The goal of this day is to learn to use Keras to build Neural Networks and train them on small data sets. This helps to understand the specifics of networks for classification and regression.

Note:

The audit will provide the code and output because it is not straightforward to reproduce results using Keras. There are many source of randomness. Even if all the seeds are fixed to a constant they may be other source of randomness. https://machinelearningmastery.com/reproducible-results-neural-networks-keras/

Exercises of the day

  • Exercise 0 Environment and libraries
  • Exercise 1 Regression - Optimize
  • Exercise 2 Regression example
  • Exercise 3 Multi classification - Softmax
  • Exercise 4 Multi classification - Optimize
  • Exercise 5 Multi classification example

Virtual Environment

  • Python 3.x
  • NumPy
  • Pandas
  • Jupyter or JupyterLab
  • Keras

Version of Keras I used to do the exercises: 2.4.3. I suggest to use the most recent one.

Ressources

Exercise 0 Environment and libraries

The goal of this exercise is to set up the Python work environment with the required libraries.

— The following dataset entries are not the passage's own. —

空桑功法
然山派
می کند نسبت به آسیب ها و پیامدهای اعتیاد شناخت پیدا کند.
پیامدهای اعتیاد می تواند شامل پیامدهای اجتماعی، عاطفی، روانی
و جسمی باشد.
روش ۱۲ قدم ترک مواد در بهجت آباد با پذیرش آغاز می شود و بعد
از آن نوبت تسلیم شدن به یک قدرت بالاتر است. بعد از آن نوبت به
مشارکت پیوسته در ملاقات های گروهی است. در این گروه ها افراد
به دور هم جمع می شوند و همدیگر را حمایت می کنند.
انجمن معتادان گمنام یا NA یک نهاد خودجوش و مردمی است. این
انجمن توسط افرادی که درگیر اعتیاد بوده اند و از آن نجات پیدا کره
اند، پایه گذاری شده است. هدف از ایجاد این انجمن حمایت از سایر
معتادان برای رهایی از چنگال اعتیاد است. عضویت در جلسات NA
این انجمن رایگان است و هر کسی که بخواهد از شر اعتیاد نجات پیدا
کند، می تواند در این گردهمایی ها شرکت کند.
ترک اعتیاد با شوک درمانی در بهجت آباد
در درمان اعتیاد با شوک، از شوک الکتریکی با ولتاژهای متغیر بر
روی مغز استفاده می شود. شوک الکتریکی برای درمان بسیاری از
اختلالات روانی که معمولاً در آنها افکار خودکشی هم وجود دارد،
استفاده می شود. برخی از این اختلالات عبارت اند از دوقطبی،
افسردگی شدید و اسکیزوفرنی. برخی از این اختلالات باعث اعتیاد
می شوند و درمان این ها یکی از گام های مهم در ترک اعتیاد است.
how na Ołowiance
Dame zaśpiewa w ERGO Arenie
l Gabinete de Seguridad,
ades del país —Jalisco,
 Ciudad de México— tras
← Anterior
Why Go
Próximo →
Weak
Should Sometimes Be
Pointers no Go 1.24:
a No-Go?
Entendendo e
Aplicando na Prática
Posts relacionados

Note: For each quest, your first exercice will be to set up the virtual environment with the required libraries.

I recommend to use:

  • the last stable versions of Python.
  • the virtual environment you're the most confortable with. virtualenv and conda are the most used in Data Science.
  • one of the most recents versions of the libraries required
  1. Create a virtual environment named with a version of Python >= 3.8, with the following libraries: pandas, numpy, jupyter and keras.